Segment Open
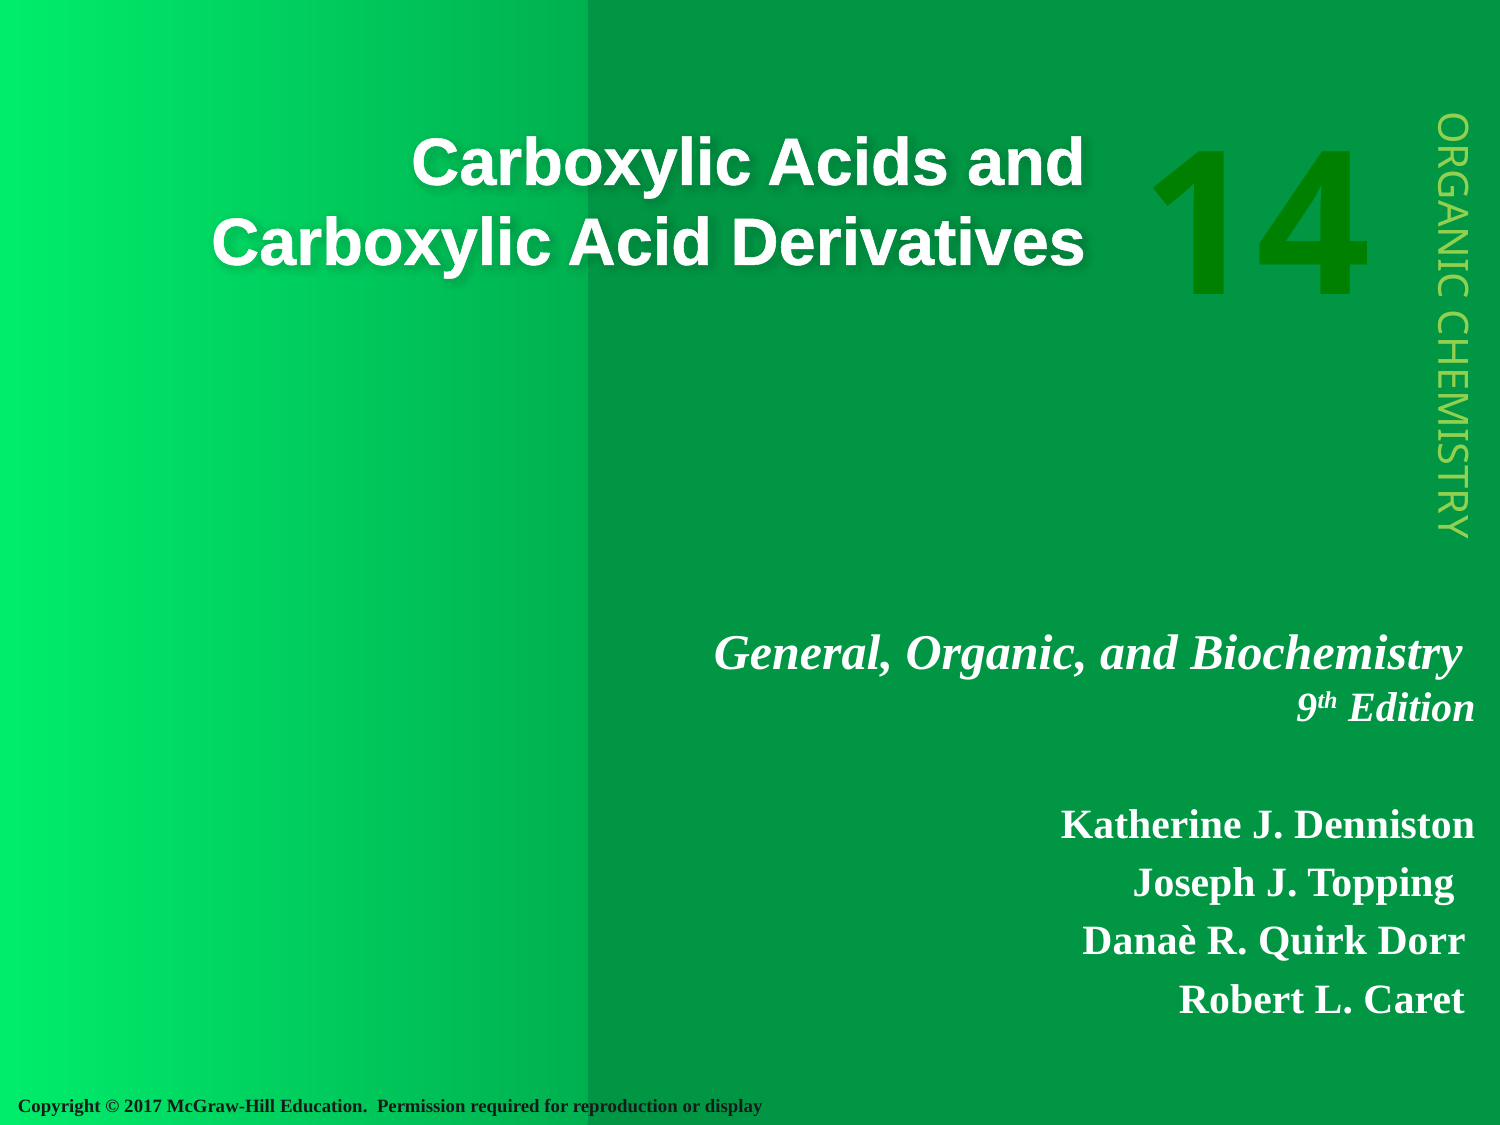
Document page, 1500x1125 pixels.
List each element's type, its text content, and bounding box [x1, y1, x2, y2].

text_box Copyright © 2017 McGraw-Hill Education. Permission required for reproduction or display [3, 1086, 778, 1124]
text_box 14 [1099, 87, 1406, 343]
text_box Carboxylic Acids and Carboxylic Acid Derivatives [196, 110, 1101, 286]
text_box General, Organic, and Biochemistry 9th Edition Katherine J. Denniston Joseph J. Topping Danaè R. Quirk Dorr Robert L. Caret [612, 612, 1491, 1099]
text_box [588, 0, 1500, 1125]
text_box [0, 0, 588, 1125]
text_box ORGANIC CHEMISTRY [1406, 50, 1488, 600]
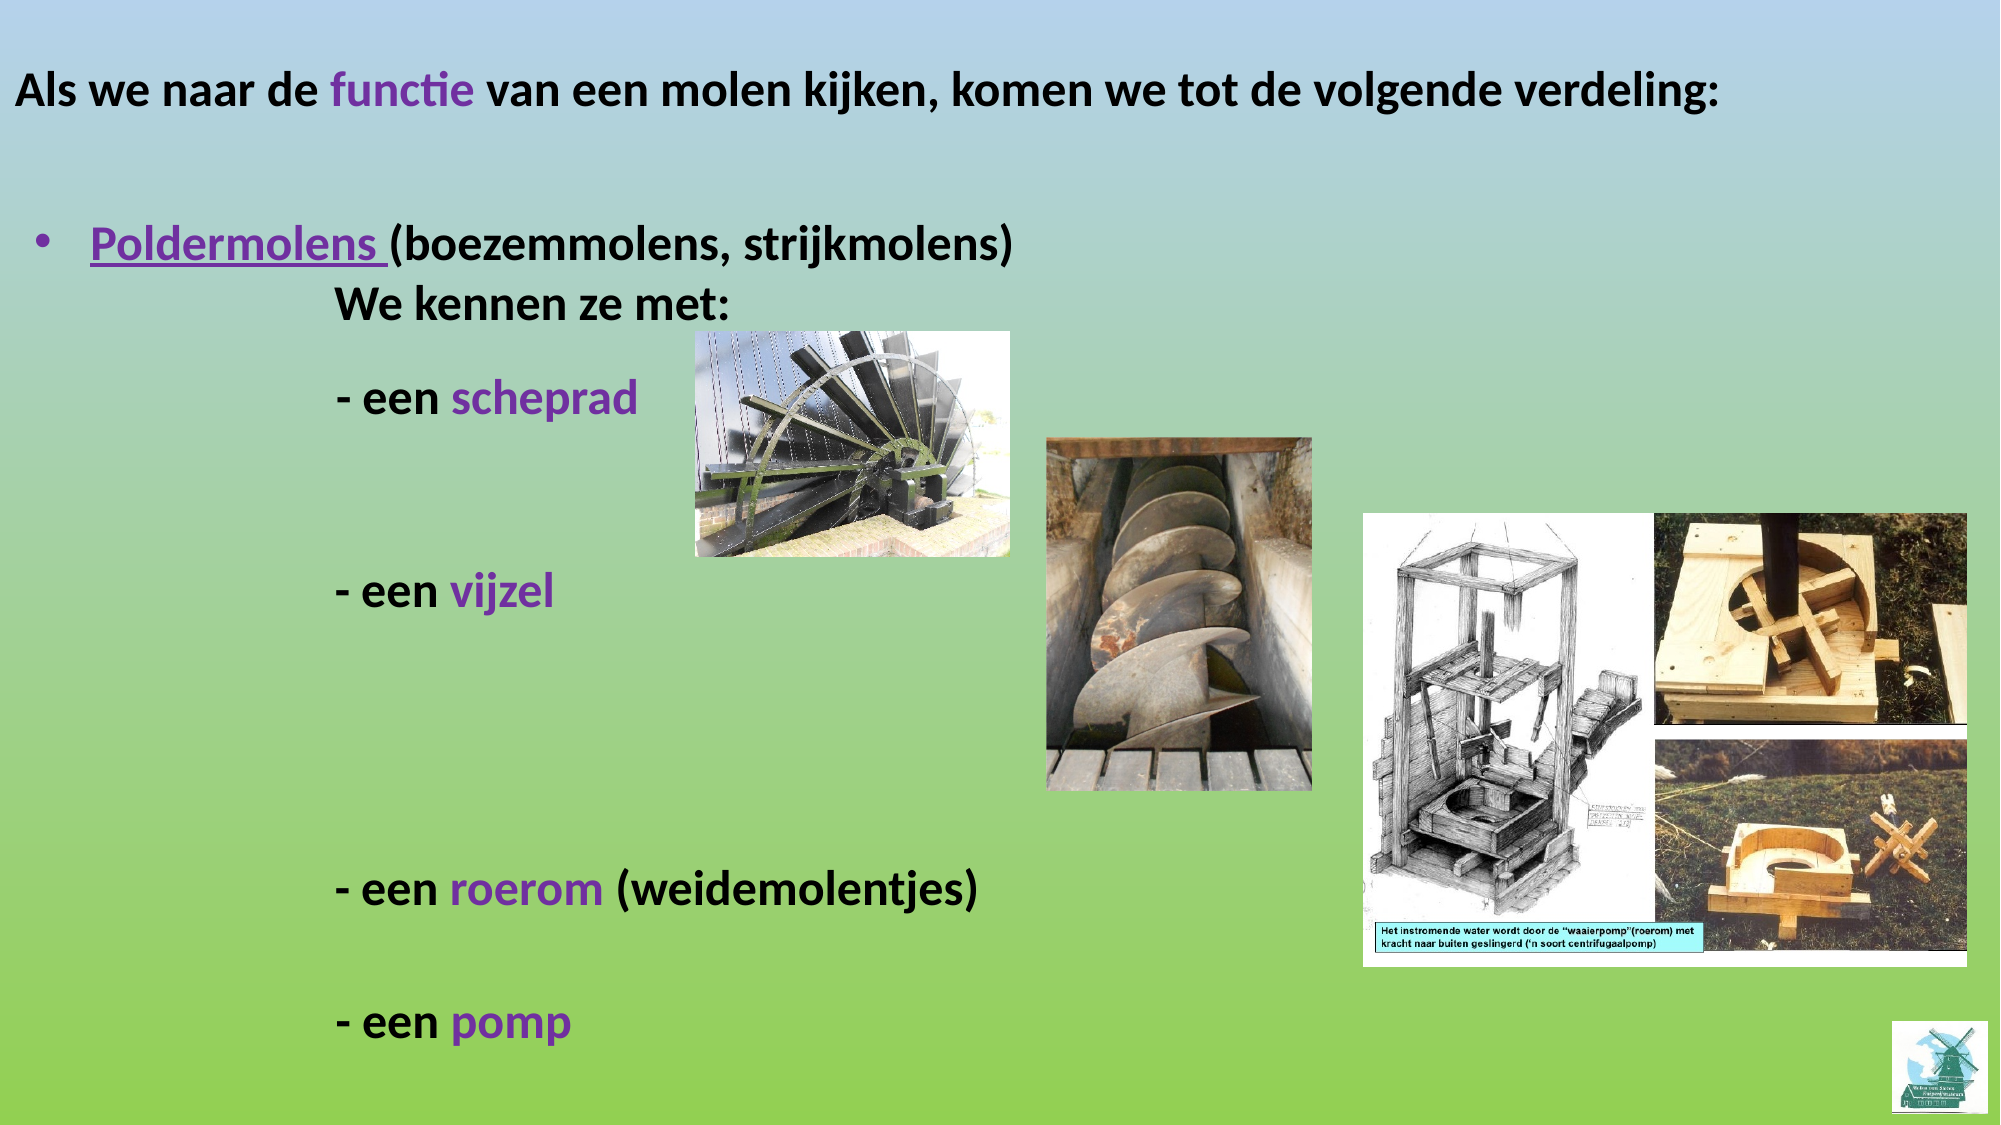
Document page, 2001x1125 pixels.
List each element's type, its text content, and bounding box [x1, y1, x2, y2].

text_box - een roerom (weidemolentjes) [170, 847, 1032, 923]
text_box Als we naar de functie van een molen kijken, komen we tot de volgende verdeling: [0, 49, 1987, 124]
text_box Poldermolens (boezemmolens, strijkmolens) We kennen ze met: [19, 202, 1954, 638]
text_box - een vijzel [169, 549, 622, 625]
picture [1363, 513, 1967, 967]
text_box - een pomp [320, 981, 742, 1056]
picture [1892, 1021, 1988, 1114]
picture [695, 331, 1356, 791]
text_box - een scheprad [321, 357, 683, 433]
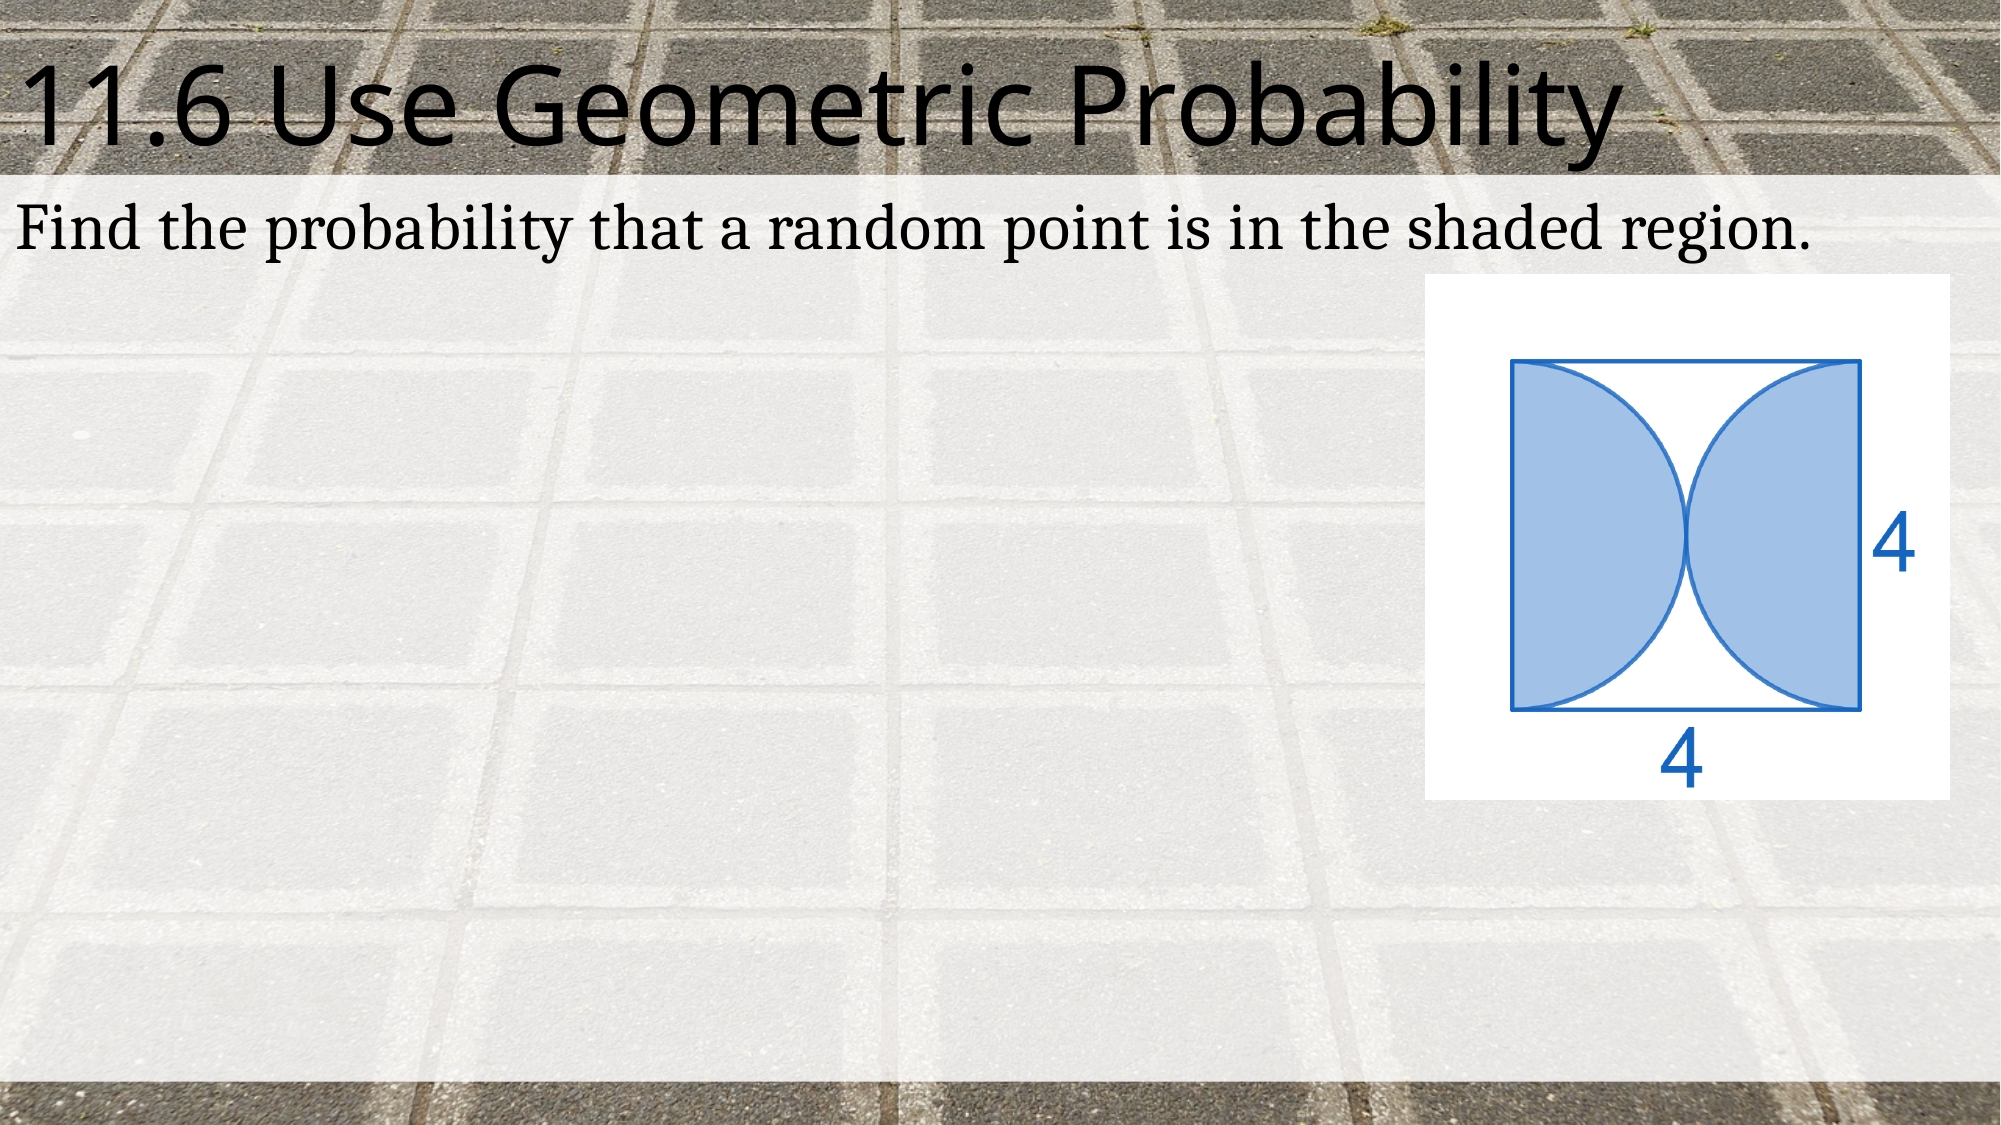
Segment Closed
Work order – Output a verbatim copy of all entries above; no pictures go in it.

Answer space –
Document page, 1500x1125 pixels.
List each element's type, its text content, and bounding box [x1, y1, x2, y2].

text_box Copyright © 2017 McGraw-Hill Education. Permission required for reproduction or display [3, 1086, 778, 1124]
text_box 14 [1099, 87, 1406, 343]
text_box Carboxylic Acids and Carboxylic Acid Derivatives [196, 110, 1101, 286]
text_box General, Organic, and Biochemistry 9th Edition Katherine J. Denniston Joseph J. Topping Danaè R. Quirk Dorr Robert L. Caret [612, 612, 1491, 1099]
text_box [588, 0, 1500, 1125]
text_box [0, 0, 588, 1125]
text_box ORGANIC CHEMISTRY [1406, 50, 1488, 600]
Document page, 2001x1125 pixels.
List each element's type, its text content, and bounding box [x1, y1, x2, y2].

text_box - een roerom (weidemolentjes) [170, 847, 1032, 923]
text_box Als we naar de functie van een molen kijken, komen we tot de volgende verdeling: [0, 49, 1987, 124]
text_box Poldermolens (boezemmolens, strijkmolens) We kennen ze met: [19, 202, 1954, 638]
text_box - een vijzel [169, 549, 622, 625]
picture [1363, 513, 1967, 967]
text_box - een pomp [320, 981, 742, 1056]
picture [1892, 1021, 1988, 1114]
picture [695, 331, 1356, 791]
text_box - een scheprad [321, 357, 683, 433]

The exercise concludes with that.